Catherine then goes on to describe a past life where she says, "The year is 1863 B.C."

For those of you who don't get it, if you were back in 1863 B.C. you wouldn't know it was 1863 years before a future event i.e. the birth of Christ.

From that point I knew I wasn't reading an amazing account of someone's fantastic experience, but simply a good story.

Rating: 5 stars
Summary: This Book Has Changed My Life
Review: This book is amazing! I have been an atheist all my life despite (or is it as a result of?) attending Hebrew school as a child and Christian school from 4th through 12th grade. In my final year in college, I took an Intro to Buddhism course and was immediately intrigued by Buddhist teachings and philosophies. But my exploration of Buddhism hit a wall, because I could not convince myself to subscribe to one of the fundamental tennets of Buddhism: the belief in reincarnation. I just didn't believe in reincarnation at all. I was always of the "You Die and That's It" school. Nothing even remotely changed this view for years--until last week when I read this book. In the span of less than 24 hours, I went from not believing in reincarnation at all to being almost completely convinced of its existence.

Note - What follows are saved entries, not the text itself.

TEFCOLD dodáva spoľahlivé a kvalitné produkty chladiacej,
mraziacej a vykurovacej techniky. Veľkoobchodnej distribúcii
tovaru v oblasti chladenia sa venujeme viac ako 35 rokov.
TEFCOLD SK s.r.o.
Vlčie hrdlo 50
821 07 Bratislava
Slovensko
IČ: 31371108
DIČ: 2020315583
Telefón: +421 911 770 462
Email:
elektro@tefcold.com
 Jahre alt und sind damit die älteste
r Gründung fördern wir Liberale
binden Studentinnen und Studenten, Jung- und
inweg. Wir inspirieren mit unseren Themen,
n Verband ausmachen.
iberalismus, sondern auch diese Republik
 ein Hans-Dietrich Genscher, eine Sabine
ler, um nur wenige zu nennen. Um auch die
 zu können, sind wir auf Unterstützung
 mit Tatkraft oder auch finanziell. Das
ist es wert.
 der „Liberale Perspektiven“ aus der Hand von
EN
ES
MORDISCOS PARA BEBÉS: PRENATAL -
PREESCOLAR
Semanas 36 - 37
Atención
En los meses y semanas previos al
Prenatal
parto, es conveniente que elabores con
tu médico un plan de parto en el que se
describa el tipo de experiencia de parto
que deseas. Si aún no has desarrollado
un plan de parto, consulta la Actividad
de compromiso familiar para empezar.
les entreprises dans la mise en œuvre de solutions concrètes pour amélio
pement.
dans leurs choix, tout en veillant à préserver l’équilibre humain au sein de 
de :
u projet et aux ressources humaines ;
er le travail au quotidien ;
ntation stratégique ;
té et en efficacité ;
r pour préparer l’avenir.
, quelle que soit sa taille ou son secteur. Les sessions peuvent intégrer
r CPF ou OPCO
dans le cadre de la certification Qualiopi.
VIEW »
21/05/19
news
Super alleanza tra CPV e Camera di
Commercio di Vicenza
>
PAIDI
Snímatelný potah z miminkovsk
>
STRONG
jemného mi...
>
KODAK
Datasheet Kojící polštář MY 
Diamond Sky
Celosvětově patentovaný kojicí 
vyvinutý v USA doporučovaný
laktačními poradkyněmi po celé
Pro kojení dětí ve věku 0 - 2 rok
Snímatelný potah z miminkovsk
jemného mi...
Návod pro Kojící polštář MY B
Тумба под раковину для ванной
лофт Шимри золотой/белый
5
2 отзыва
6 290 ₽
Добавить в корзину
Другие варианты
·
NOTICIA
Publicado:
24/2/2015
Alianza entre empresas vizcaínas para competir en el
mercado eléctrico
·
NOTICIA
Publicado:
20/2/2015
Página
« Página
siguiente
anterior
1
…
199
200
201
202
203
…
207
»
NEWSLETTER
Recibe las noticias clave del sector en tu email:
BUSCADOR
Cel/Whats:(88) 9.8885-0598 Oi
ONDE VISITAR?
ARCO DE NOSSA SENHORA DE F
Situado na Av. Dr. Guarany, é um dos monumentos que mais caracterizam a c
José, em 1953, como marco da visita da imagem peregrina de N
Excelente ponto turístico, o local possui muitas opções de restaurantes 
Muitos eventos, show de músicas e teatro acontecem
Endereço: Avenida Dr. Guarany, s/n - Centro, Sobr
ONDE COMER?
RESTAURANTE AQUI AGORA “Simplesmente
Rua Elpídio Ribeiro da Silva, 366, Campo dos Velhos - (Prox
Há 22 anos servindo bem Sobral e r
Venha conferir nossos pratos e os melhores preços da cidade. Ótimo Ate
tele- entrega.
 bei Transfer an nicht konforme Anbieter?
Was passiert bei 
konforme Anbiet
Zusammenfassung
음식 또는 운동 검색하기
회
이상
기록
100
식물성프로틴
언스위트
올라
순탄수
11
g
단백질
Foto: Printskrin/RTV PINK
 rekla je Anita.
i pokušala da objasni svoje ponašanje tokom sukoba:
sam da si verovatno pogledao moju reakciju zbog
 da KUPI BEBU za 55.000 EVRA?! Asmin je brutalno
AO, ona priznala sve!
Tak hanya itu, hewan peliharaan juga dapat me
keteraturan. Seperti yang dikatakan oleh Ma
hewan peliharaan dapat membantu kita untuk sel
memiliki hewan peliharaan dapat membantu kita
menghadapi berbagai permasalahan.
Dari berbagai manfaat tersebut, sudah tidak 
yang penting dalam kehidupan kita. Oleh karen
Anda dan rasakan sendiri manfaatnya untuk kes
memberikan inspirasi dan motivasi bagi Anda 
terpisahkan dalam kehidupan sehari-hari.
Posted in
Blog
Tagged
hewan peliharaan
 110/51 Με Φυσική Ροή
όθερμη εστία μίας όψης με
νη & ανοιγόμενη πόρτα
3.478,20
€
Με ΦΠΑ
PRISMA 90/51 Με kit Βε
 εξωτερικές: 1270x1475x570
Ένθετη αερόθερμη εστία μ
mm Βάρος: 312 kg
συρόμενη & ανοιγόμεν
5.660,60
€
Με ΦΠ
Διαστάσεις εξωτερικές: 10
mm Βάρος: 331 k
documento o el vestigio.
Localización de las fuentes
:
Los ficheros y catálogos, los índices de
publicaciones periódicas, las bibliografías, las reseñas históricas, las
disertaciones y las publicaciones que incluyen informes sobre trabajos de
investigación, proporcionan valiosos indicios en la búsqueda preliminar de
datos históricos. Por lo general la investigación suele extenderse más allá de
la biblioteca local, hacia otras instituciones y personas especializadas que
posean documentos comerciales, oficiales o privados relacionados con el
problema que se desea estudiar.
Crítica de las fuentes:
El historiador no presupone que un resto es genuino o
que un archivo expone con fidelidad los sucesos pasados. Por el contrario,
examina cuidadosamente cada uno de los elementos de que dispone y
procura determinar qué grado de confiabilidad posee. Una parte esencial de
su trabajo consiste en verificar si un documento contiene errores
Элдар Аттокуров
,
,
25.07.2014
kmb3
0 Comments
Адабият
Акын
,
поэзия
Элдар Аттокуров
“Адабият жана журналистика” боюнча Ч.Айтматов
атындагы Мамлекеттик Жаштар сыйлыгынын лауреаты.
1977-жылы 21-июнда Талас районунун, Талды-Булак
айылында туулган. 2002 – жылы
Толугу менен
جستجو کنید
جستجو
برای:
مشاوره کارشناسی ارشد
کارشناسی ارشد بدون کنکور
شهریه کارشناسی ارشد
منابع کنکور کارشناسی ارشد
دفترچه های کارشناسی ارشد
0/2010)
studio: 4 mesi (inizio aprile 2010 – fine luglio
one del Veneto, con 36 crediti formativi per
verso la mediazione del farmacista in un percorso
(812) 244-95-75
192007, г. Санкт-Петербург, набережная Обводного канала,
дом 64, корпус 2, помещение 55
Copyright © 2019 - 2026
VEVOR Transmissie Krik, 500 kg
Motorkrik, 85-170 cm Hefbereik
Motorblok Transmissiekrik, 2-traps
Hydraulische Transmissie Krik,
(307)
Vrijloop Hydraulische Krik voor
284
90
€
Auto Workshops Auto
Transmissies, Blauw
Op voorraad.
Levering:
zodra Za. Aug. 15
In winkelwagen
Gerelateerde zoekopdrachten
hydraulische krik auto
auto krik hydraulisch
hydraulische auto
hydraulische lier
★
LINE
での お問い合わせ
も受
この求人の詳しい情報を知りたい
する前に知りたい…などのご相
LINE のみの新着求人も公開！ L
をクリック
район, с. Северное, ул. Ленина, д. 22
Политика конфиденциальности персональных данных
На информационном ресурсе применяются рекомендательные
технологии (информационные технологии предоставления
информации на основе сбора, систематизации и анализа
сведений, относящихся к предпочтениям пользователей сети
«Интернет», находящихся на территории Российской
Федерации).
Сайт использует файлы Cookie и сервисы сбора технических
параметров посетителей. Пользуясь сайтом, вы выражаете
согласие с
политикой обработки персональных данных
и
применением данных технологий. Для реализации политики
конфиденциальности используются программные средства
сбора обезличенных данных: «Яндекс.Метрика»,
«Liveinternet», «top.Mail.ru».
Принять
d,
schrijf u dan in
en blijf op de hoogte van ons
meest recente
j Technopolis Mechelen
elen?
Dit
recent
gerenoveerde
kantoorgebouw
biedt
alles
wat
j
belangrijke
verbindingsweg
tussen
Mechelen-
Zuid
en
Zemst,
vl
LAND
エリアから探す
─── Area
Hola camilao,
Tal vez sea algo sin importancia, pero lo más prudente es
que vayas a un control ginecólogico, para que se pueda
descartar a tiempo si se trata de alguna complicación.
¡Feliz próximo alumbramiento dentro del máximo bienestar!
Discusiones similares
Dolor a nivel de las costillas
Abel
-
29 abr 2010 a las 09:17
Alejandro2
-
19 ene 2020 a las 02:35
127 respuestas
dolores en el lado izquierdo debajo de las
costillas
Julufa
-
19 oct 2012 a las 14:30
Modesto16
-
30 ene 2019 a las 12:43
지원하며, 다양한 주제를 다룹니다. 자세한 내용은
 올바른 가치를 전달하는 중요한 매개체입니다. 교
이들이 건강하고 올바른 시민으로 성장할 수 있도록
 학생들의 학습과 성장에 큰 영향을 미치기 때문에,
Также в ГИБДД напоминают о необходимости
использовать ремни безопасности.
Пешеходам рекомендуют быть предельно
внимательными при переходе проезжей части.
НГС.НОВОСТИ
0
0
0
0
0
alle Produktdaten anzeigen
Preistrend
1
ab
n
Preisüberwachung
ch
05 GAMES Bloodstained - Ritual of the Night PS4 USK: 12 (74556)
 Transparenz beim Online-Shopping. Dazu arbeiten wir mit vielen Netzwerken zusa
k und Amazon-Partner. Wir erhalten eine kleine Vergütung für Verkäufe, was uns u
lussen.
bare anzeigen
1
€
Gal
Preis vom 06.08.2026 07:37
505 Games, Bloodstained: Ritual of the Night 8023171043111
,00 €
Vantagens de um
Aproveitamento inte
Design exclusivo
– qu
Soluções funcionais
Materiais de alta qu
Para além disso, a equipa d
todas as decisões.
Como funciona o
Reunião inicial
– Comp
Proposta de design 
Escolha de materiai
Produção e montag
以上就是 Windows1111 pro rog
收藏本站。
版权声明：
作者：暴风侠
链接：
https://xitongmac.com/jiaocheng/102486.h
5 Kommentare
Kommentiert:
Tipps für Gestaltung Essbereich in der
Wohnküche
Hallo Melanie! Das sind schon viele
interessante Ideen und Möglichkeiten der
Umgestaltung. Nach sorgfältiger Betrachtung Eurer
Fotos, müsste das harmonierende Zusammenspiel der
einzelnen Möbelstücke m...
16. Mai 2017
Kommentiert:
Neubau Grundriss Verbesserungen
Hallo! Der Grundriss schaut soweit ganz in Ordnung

I read this book with a very skeptical eye. But I also read it with objectivity, and, above all else, an intense desire to find truth. And I believe the account in this book to be factual. For the sake of argument, if it's a fake, it's an absolutely brilliant fake. But if it's completely authentic, then it's a phenomenal account that could change your life for the better. Either way, it's worth a read.

Rating: 2 stars
Summary: Disappointed!
Review: Maybe I read this book a decade too late! I dig most New Age books and spiritual books. I think I had too many expectations from this book. The book is all about the past lives of one person and does not convey the expected dose of meaning for others (who read it).
A good effort but not SO good a book, doctor. Sorry!

Rating: 5 stars
Summary: Inlighting
Review: I found this book to be one of the most amazing , inlighting books I have ever read.

Rating: 5 stars
Summary: Perfect book.
Review: Have you ever read a book that makes you want to keep going on reading, well you found the perfect book and the kind of book you want to read. This book is really interesting, its perfect for people who like facts about pasts lifes and rencarnation.
Catherine is a 27-year-old woman that has panic attacks, stress, nightmares, anxiety, and phobias. She goes to find help to a psychotherapist. His name is Dr. Weiss. In Catherine's first session with Dr. Weiss, she goes back in time and starts talking about a building, a rock building. Catherine is a man and she is going down the stairs running away from something. She then finds out it's a war and she sees many horses and swords. Its in roman time, she stops running and the she feels pain, and she sees blood everywhere, dripping down her neck and she falls down to the ground. Catherine was floating in the air and saw her body lying on the floor; she had been stabbed on her neck behind her back and died.
Suddenly she opened her eyes, and she had already passed to the other life. Catherine was a baby and she was describing how she saw a room, small room was there was a man holding her in his arms. She also said there was a woman lying on the bed, she had black long hair and blue eyes. The room was green and she found out the woman on the bed was the mom she had in the life she's living Wright now.
Dr. Weiss told Catherine to pass on to the next life, because he didn't see anything important in the life she was describing. Catherine said she was a black woman with short black hair, she was serving tea. She said she was a servant and that she was treated really well. But there was a problem she was really sick, she thinks she has lung cancer. She is lying on the bed now and she is coughing and has a pain on her chest. There were people around me giving me tea and medicine. Then I didn't feel anything I was floating and saw my body again. She died.
I recommend this book to all the people that like interesting facts about rencarnation and past life's.